A web shell or backdoor shell is a script written in the supported language of a target web server to be uploaded to enable remote access and administration of the machine. Shells are able to infect servers that may not necessary be internet-facing, servers for hosting of internal resources are also subject to web shell attacks where script owners try to access information saved on this systems.
Most web-shells are written in popular scripting languages known to be supported by most of the web servers, this may be PHP, Python, Ruby, Perl, ASP and Unix Shell Script. Content Management Systems and other web server software are scanned using network reconnaissance tool to identify vulnerabilities that can be exploited leading to installation of the shell script.
The shell gives the creator the ability to create, edit, delete or download any file of choice, top of the list for infiltrators is using a web shell to gain root access to server. It is also important to note that web and system administrators also use shells to perform routine tasks like creation of users, reading of logs among others.
Webshells are known not to need additional programs to run on victims system since communications happens simply over HTTP on browsers. Uploads of webshells are usually accomplished through document/file upload pages and then a Local File Include (LFI) weakness is used to include webshell in one of the pages of the application. Other forms through which webshells are installed include Cross-site scripting (XSS) and Exposed Admin Interface.
How to detect Web Shells
The ease of modification of web shell makes it considerably hard to detect by system administrators, it is equally not easy for programs developed with the aim of detecting viruses. In a case where an administrator suspects the presence of shell on their system either by notice of unusual timestamps or presence of suspicious files in internet available locations, the administrator should inspect the suspected file for suspicious commands or better still consider using special problems with known ability to detect shell commands, some website offer users the ability to submit suspected files for analysis of known webshell syntax using their webshell database, Shell Detector is known to have this feature, boosting 99% accuracy in detecting webshell presence in a server by simply adding their shell signature database with to root directory of an application.
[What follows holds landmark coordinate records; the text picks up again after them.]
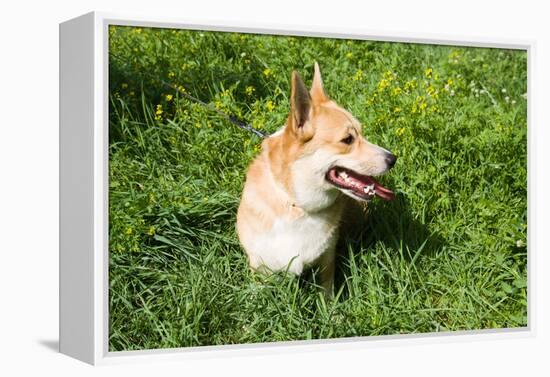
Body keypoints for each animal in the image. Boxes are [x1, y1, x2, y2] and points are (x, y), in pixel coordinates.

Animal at [237, 63, 396, 296]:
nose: (393, 159)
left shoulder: (327, 258)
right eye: (347, 140)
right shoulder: (258, 264)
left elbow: (326, 288)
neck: (298, 206)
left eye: (361, 133)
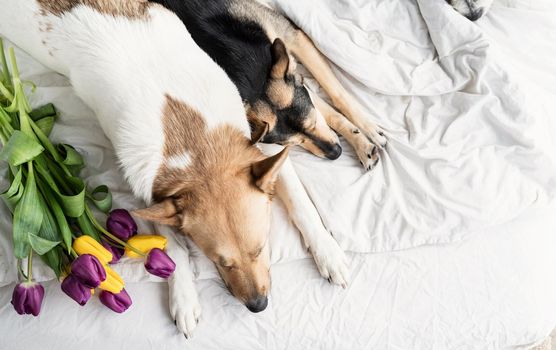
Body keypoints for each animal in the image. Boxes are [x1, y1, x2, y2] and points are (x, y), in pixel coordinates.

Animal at [0, 0, 348, 338]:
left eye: (261, 248)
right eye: (218, 261)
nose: (258, 306)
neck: (197, 146)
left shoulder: (259, 147)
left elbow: (301, 205)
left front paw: (328, 253)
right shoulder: (150, 193)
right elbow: (172, 251)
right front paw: (183, 299)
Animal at [150, 0, 388, 171]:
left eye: (310, 124)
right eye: (291, 143)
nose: (336, 153)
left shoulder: (292, 39)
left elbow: (336, 94)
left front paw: (368, 132)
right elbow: (327, 114)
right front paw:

Another method is using ClamAV scanner or some kind malware removal tools with prober php malware signatures.
How to block Webshells
Since webshell exploits are undertaken only on servers with web application vulnerabilities or configuration weaknesses, identification and closure of such vulnerabilities is crucial in avoiding compromise. For servers supporting PHP, potentially dangerous functions such as exec (), shell_exec (), eval (), assert () , etc and should be disabled in php.ini when not in use. This makes it hard to execute the content of a webshell should it be eventually uploaded. Also sensitive directories such as images or upload should also be disabled or name modified from its default state. Web Applications with file upload features should be secured and allow uploads of only allowed file types. In case of CMS like WordPress, third-party plugins that are not needed should be disabled.
Web Application Firewall (ModSecurity)
A Web Application Firewall (WAF) protects Web servers from malicious traffic and blocks attempts to compromise the system. We recommend use Open Source ModSecurity Firewall and ModSecurity rules.